YOUR INSTRUCTIONS: Set out all the records below as a JSON list of strings, one string per line, with blank lines dropped and the pictures left out.
BEGIN DATA PROVIDED
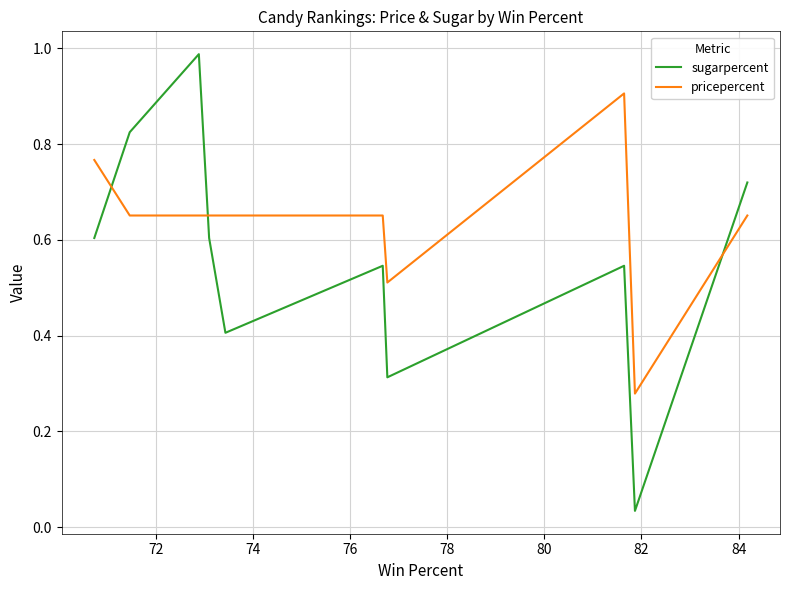

What is the maximum value for pricepercent?

0.9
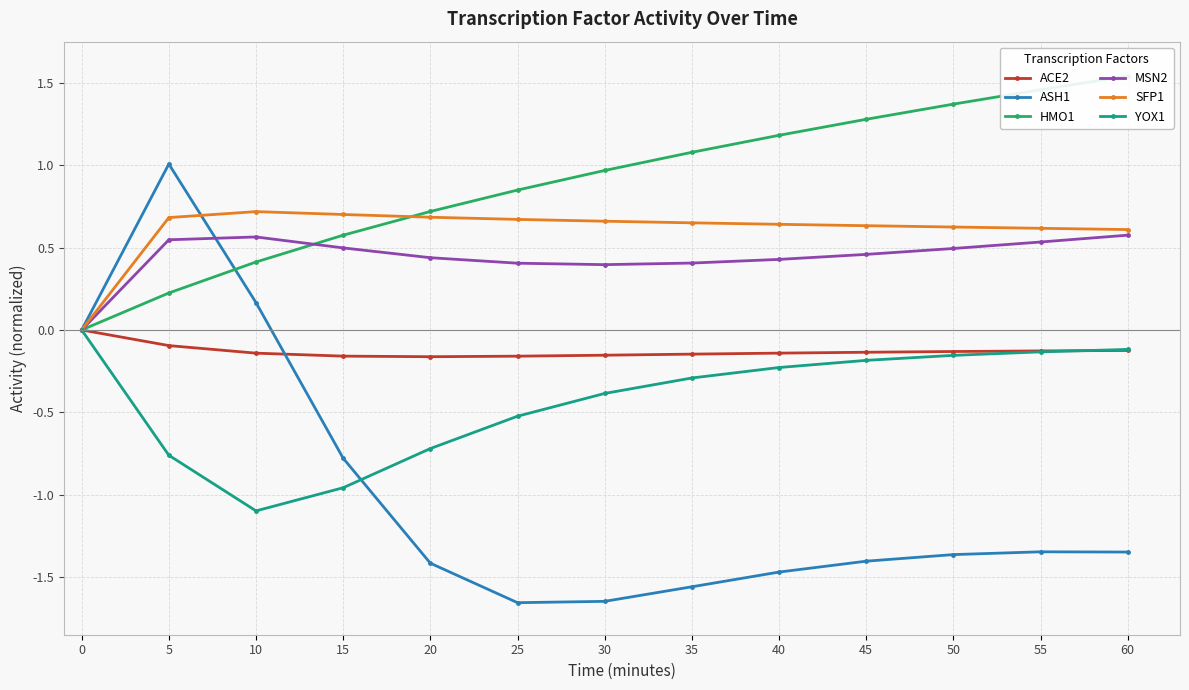

True or false: ACE2 and HMO1 cross at least once.

False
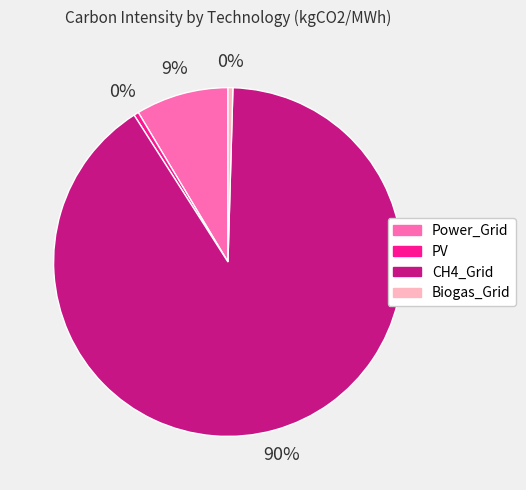

How many slices are in this pie chart?

4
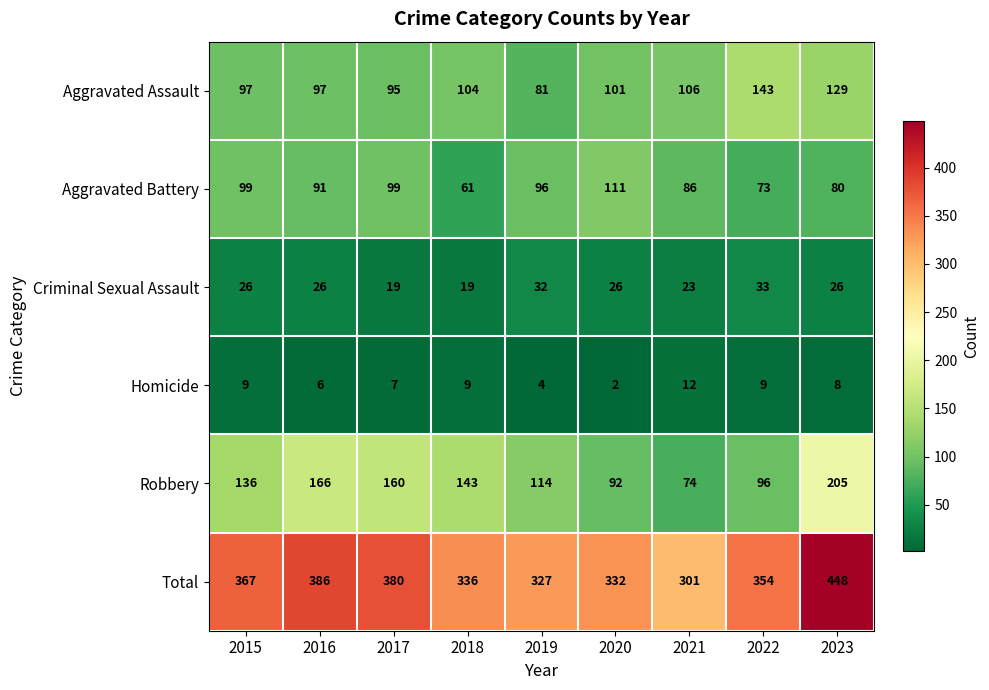

How many categories are shown in the chart?

9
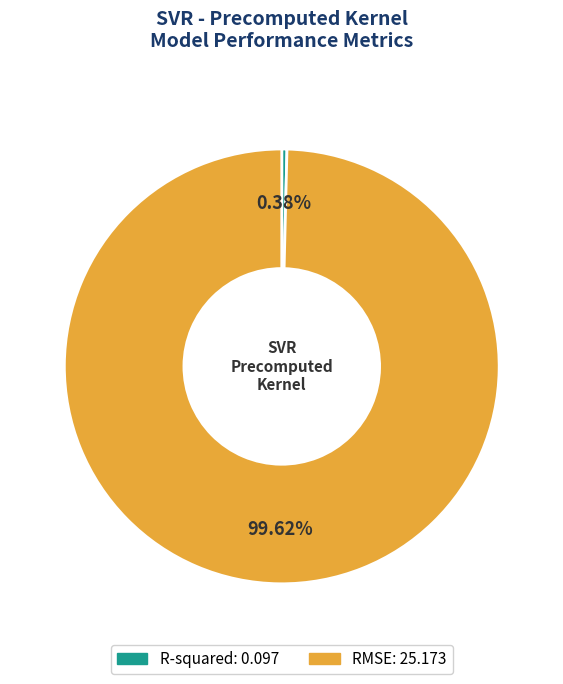

How many slices are in this pie chart?

2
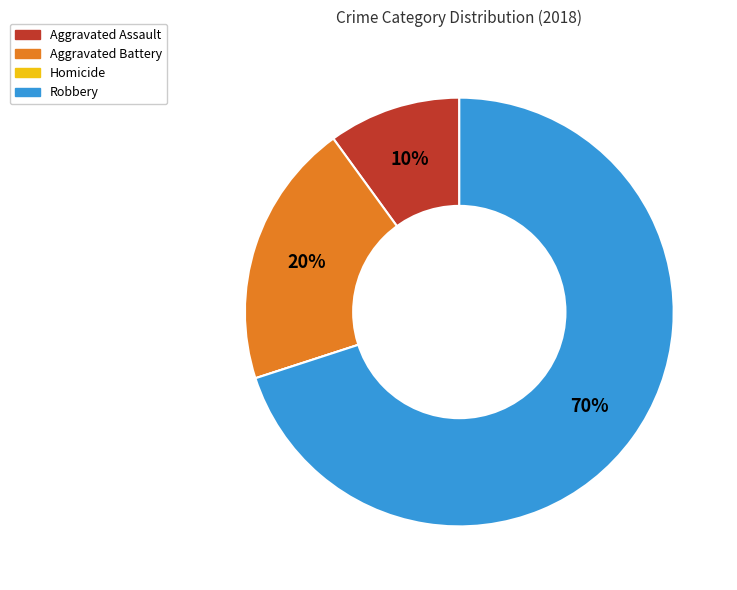

Which slice is the largest?

Robbery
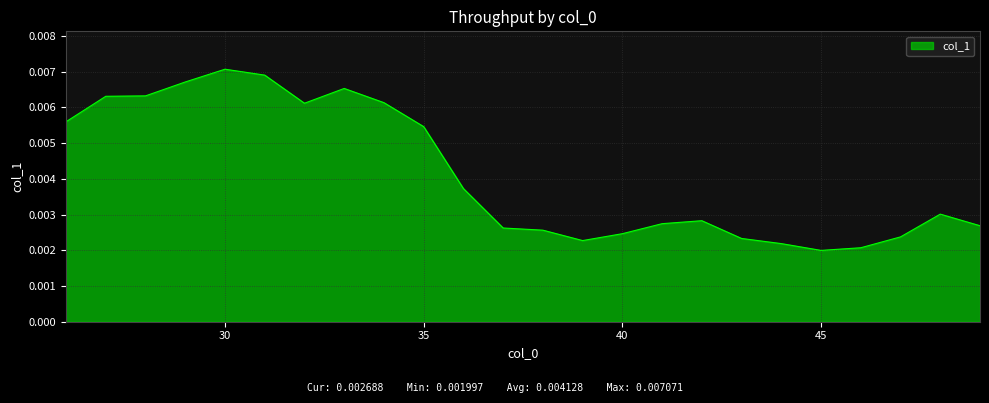

True or false: the data has more than 2 interior local peaks.

True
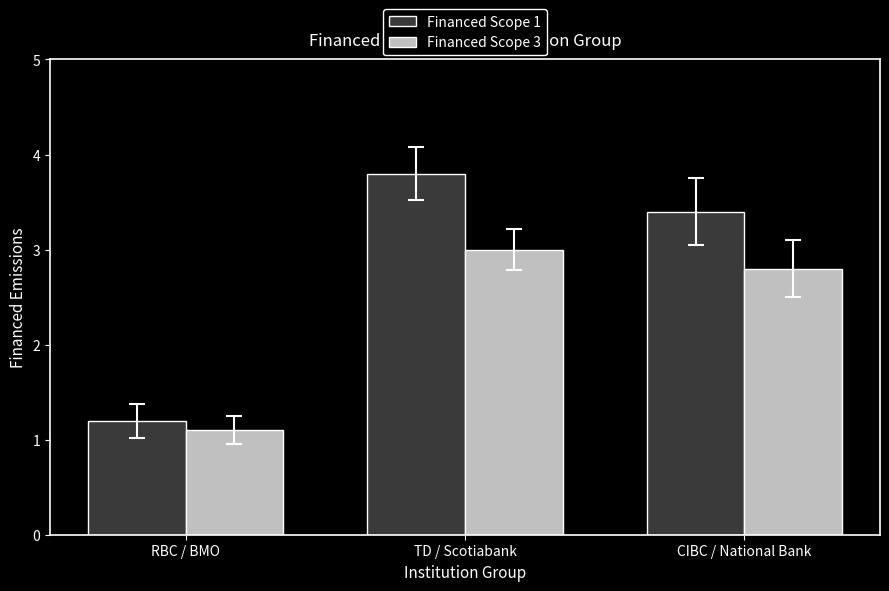

Where does the Financed Scope 3 series first go above 2?

TD / Scotiabank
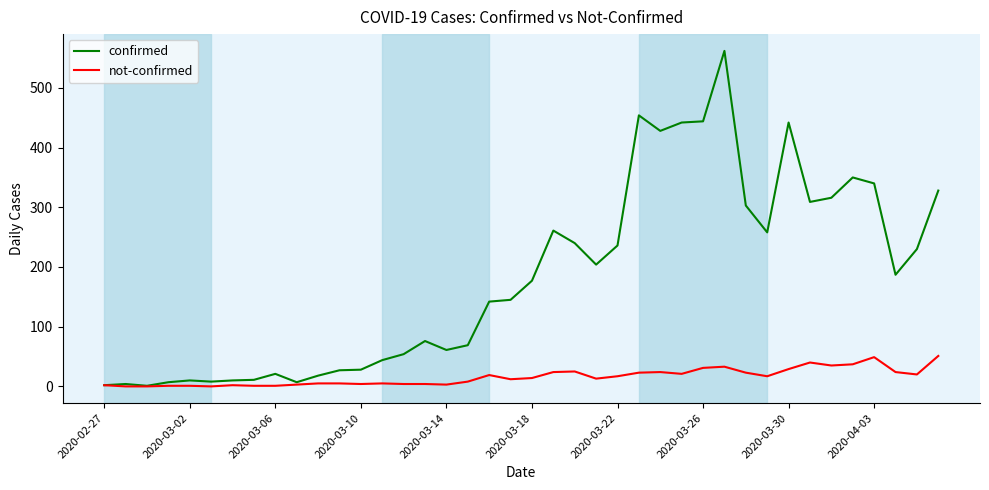

Which series has the largest total across all categories?

confirmed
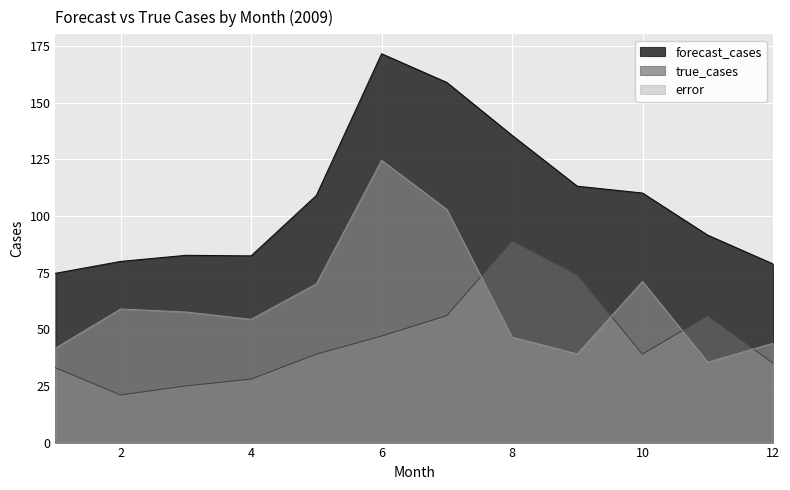

Reading left to right, transcribe all the data shown in this chart.

forecast_cases: 74.7	79.9	82.6	82.4	109.0	171.5	158.8	135.5	113.1	110.1	91.5	78.8
true_cases: 33.0	21.0	25.0	28.0	39.0	47.0	56.0	89.0	74.0	39.0	56.0	35.0
error: 41.7	58.9	57.6	54.4	70.0	124.5	102.8	46.5	39.1	71.1	35.5	43.8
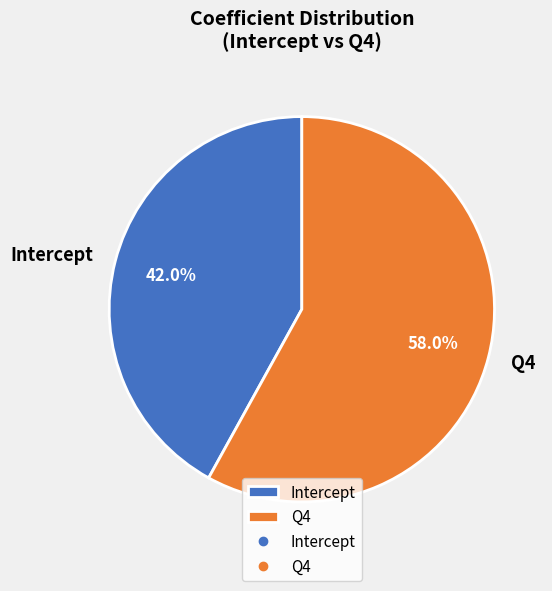

True or false: Q4 accounts for 58% of the total.

True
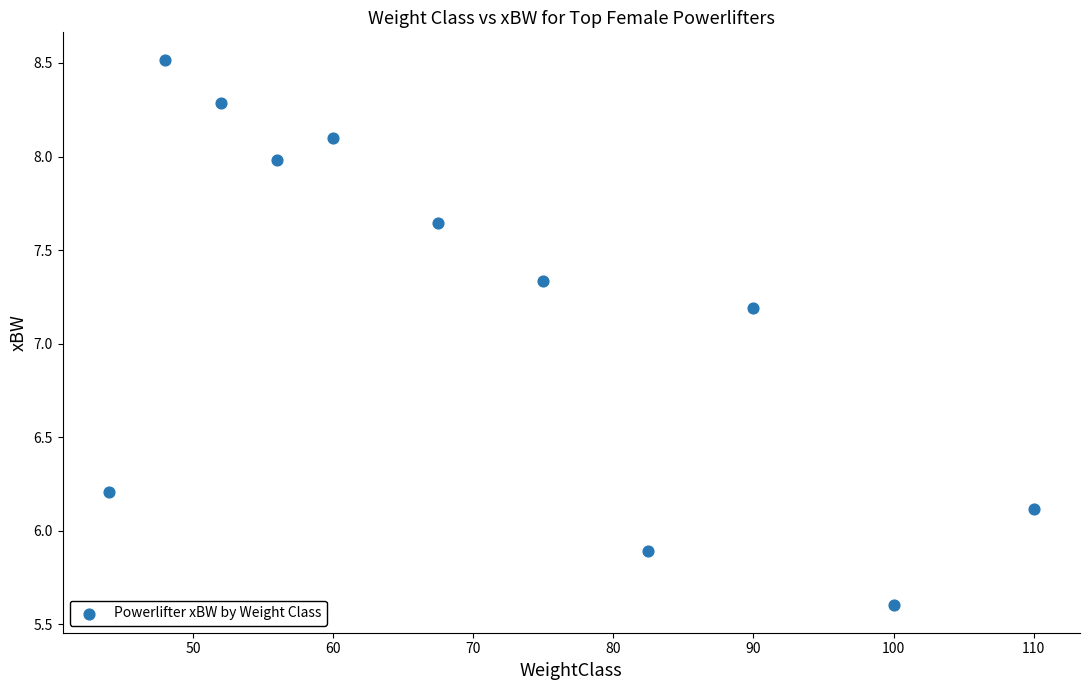

What is the average X value?

71.4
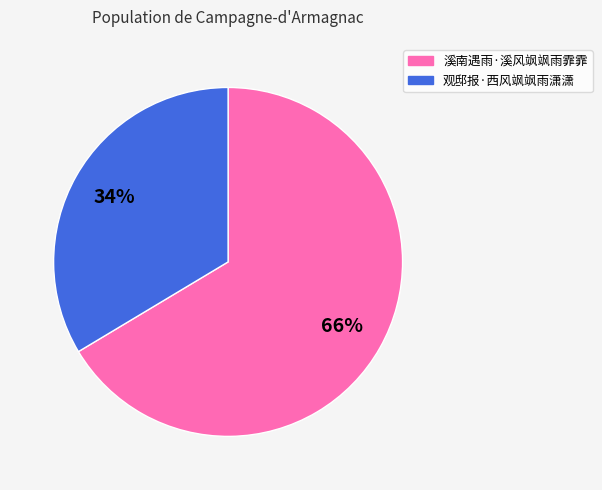

Approximately how many times larger is the value at 观邸报·西风飒飒雨潇潇 compared to 溪南遇雨·溪风飒飒雨霏霏?

0.5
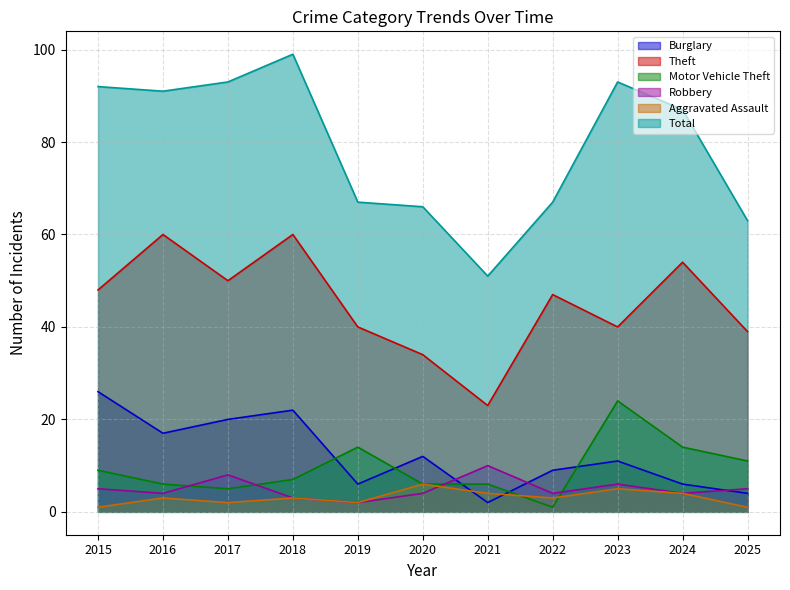

How many values in the Robbery series are below 4?

2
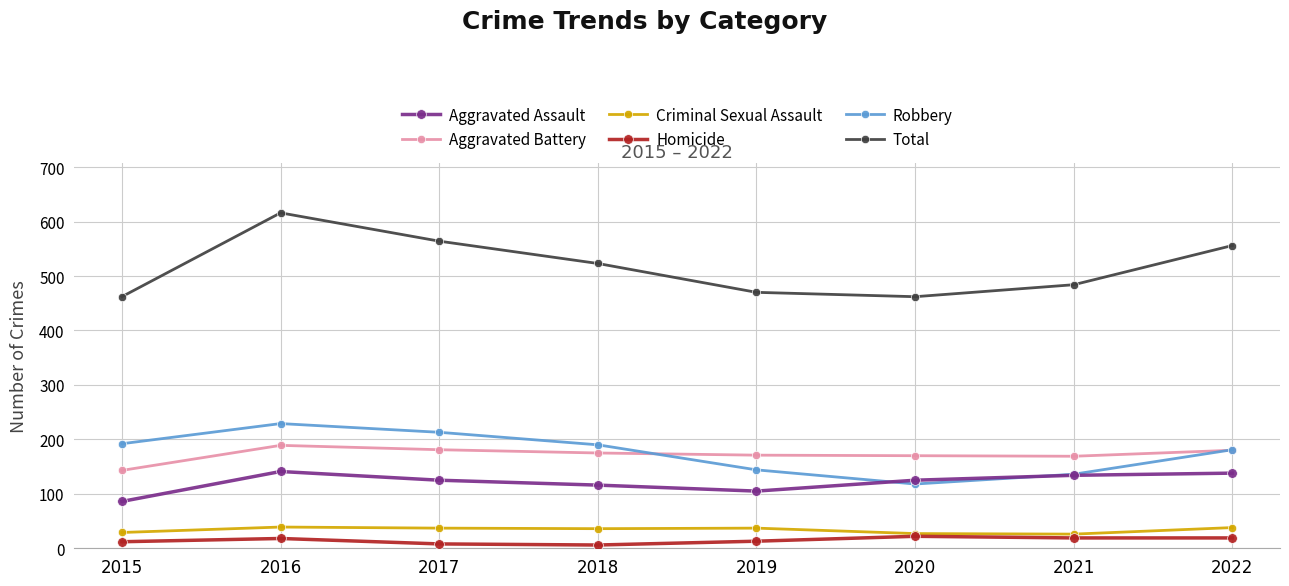

At which category does Robbery reach its first local valley?

2020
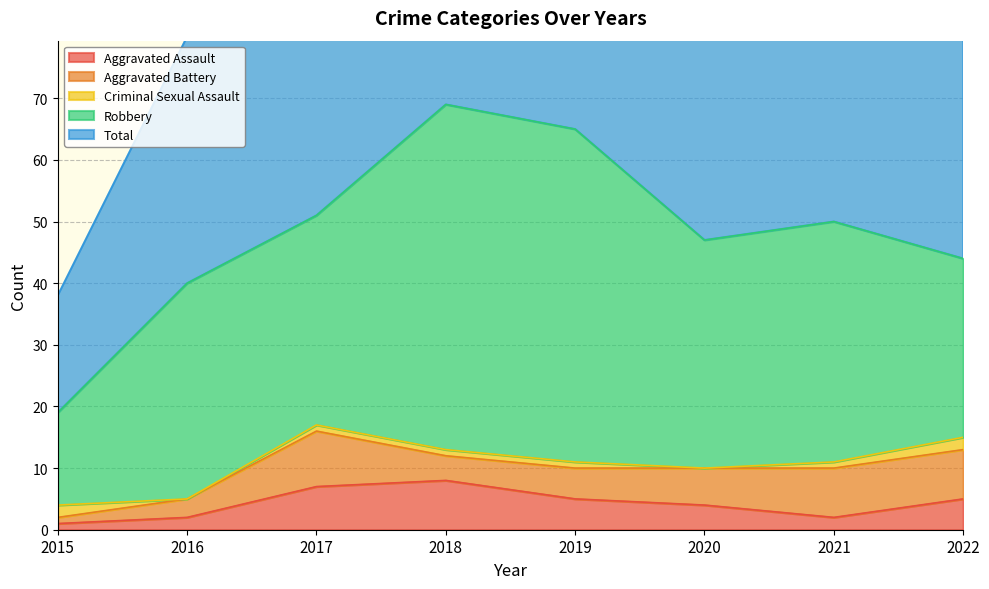

Does the chart have visible grid lines?

Yes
END DATA PROVIDED
COMPLETED TASK:
[
  "What is the maximum value for pricepercent?",
  "0.9",
  "True or false: ACE2 and HMO1 cross at least once.",
  "False",
  "How many slices are in this pie chart?",
  "4",
  "How many categories are shown in the chart?",
  "9",
  "How many slices are in this pie chart?",
  "2",
  "Which slice is the largest?",
  "Robbery",
  "True or false: the data has more than 2 interior local peaks.",
  "True",
  "Where does the Financed Scope 3 series first go above 2?",
  "TD / Scotiabank",
  "Which series has the largest total across all categories?",
  "confirmed",
  "Reading left to right, transcribe all the data shown in this chart.",
  "forecast_cases: 74.7\t79.9\t82.6\t82.4\t109.0\t171.5\t158.8\t135.5\t113.1\t110.1\t91.5\t78.8",
  "true_cases: 33.0\t21.0\t25.0\t28.0\t39.0\t47.0\t56.0\t89.0\t74.0\t39.0\t56.0\t35.0",
  "error: 41.7\t58.9\t57.6\t54.4\t70.0\t124.5\t102.8\t46.5\t39.1\t71.1\t35.5\t43.8",
  "True or false: Q4 accounts for 58% of the total.",
  "True",
  "What is the average X value?",
  "71.4",
  "Approximately how many times larger is the value at 观邸报·西风飒飒雨潇潇 compared to 溪南遇雨·溪风飒飒雨霏霏?",
  "0.5",
  "How many values in the Robbery series are below 4?",
  "2",
  "At which category does Robbery reach its first local valley?",
  "2020",
  "Does the chart have visible grid lines?",
  "Yes"
]